Grundsätzlich wird bei großräumigen Bewegungen von Wildtieren unterschieden zwischen Wanderung und Abwanderung, also endgültigem Verlassen des mütterlichen Streifgebiets. Letzteres tun junge Hirsche üblicherweise im Alter von 2,5 Jahren. Echte Wanderungen hingegen gehen immer in zwei Richtungen, Hin- und Rückweg. Die getrennten und nur jahreszeitlich genutzten Teile des Streifgebietes können beim weiblichen Wild zum Beispiel die Setzeinstände sein, wo der Nachwuchs zur Welt gebracht wird, und besonders ergiebige Äsungsflächen. Bei den Hirschen wird meistens zwischen den Feisteinständen, in denen sie sich die körperlichen Reserven für die anstrengende Paarungszeit anfressen, den Brunftplätzen und den Wintereinständen unterschieden.


Bis zu 400 Kilometer zwischen Winter- und Sommereinstand


Ein reifer Hirsch kann solche Wechsel im Laufe seines Lebens viele Male entlang ziehen. Datenauswertungen belegen, wie schnell und gezielt solche Wanderungen erfolgen. Die vom Bargfelder zurückgelegte Strecke ist dabei keineswegs rekordverdächtig. Wildbiologen der Universität Wyoming etwa wiesen für ein besendertes Maultierhirschtier, das sie „255“ nannten, das jährliche Überwinden einer Distanz von rund 400 Kilometern zwischen Winter- und Sommereinstand nach.
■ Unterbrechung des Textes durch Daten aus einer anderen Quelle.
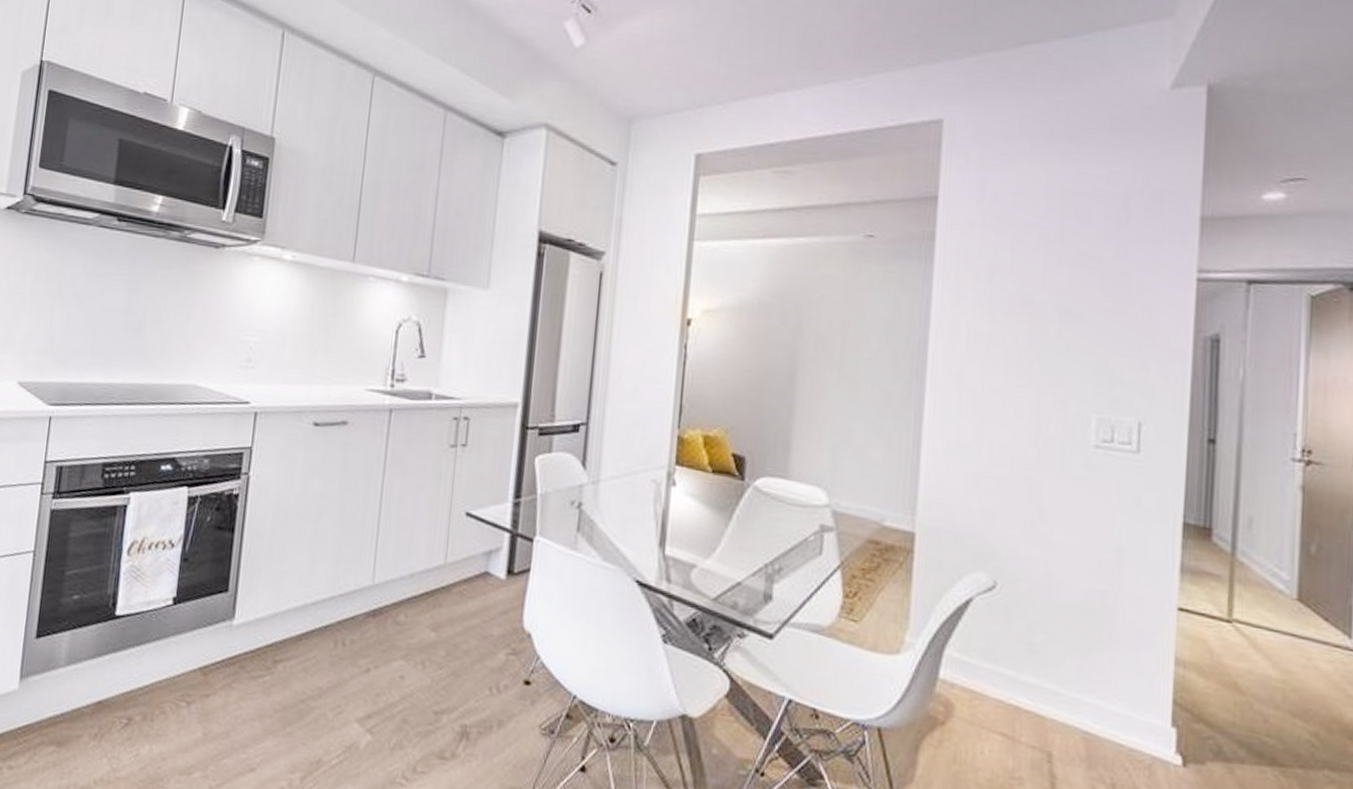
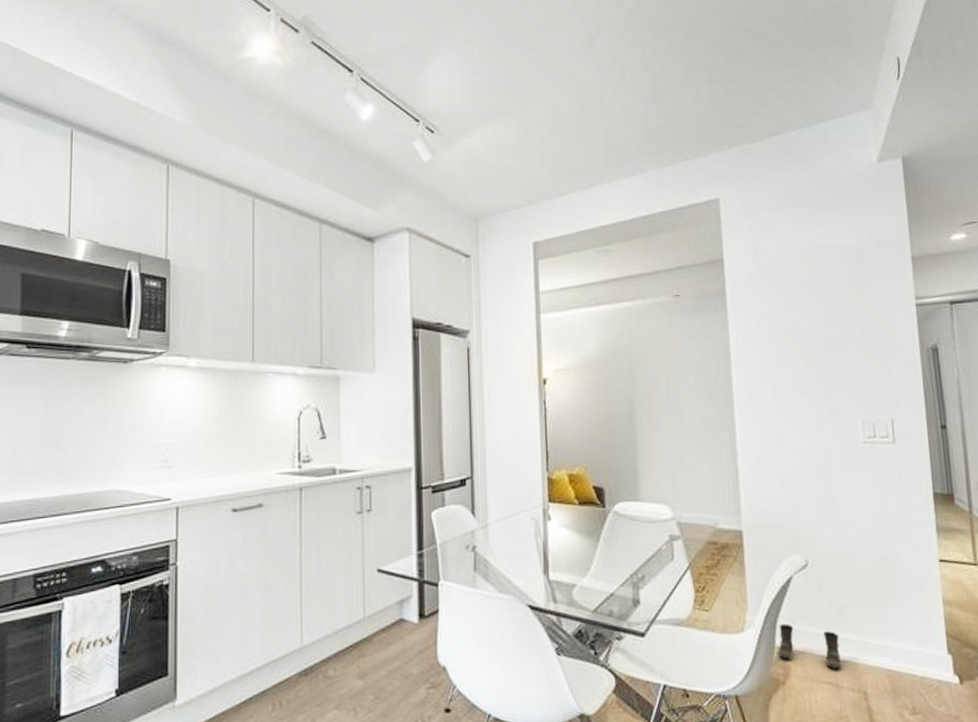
boots: none [941,652,1024,721] -> present [778,624,841,670]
Dr. Konstantin Börner schreibt auf der Homepage der Zeitschrift Pirsch zu den Brunftwanderungen des Rotwildes, die es in geringerem Umfang auch von weilblichen Tieren gibt: „In verschiedenen Untersuchungsgebieten Deutschlands stellte man Brunftwanderungen zwischen fünf bis 20 km fest (Tottewitz & Neumann 2010). In Skandinavien wurde in einer Studie mit 96 Hirschen mit durchschnittlich 14 km eine vergleichbare Distanz festgestellt. Es ist dabei jedoch keine Seltenheit, wenn einzelne Individuen deutlich größere Entfernungen zurücklegen. Neumann et al. (2007) berichten von einem Hirsch, der zwischen zwei relativ kleinen Gebieten (ca. 500 ha) pendelte, die 20 km entfernt voneinander lagen. Janermo (2008) fand in Schweden einen Hirsch, der 47 km bis zu seinem Brunftplatz wanderte. Wagenknecht (1985) spricht sogar von sogenannten Wanderhirschen, die in der Brunft bis zu 100 km weit ziehen. In diesem Zusammenhang ist auch die größte bislang dokumentierte Brunftwanderung zu erwähnen, die von der West- bis zur Ostküste Schottlands verlief. Der Hirsch legte dabei eine Distanz von 120 km zurück (Clutten-Brock 1982).“


Welche Faktoren dieses Wanderverhalten auslösen, ist bislang noch nicht vollständig geklärt. Sicher aber folgt das Rotwild nicht beliebigen Wegen. Wissenschaftlich belegt ist vielmehr, dass es sich an fest etablierten und tradierten Korridoren orientiert. Deshalb ist es wichtig, diese Routen freizuhalten von Barrieren, die unüberwindbar sind (siehe unsere Blog-Beiträge „Rotwild gibt´s nicht zum Nulltarif“ und „PV-Freiflächenanlagen – Fluch oder Segen“).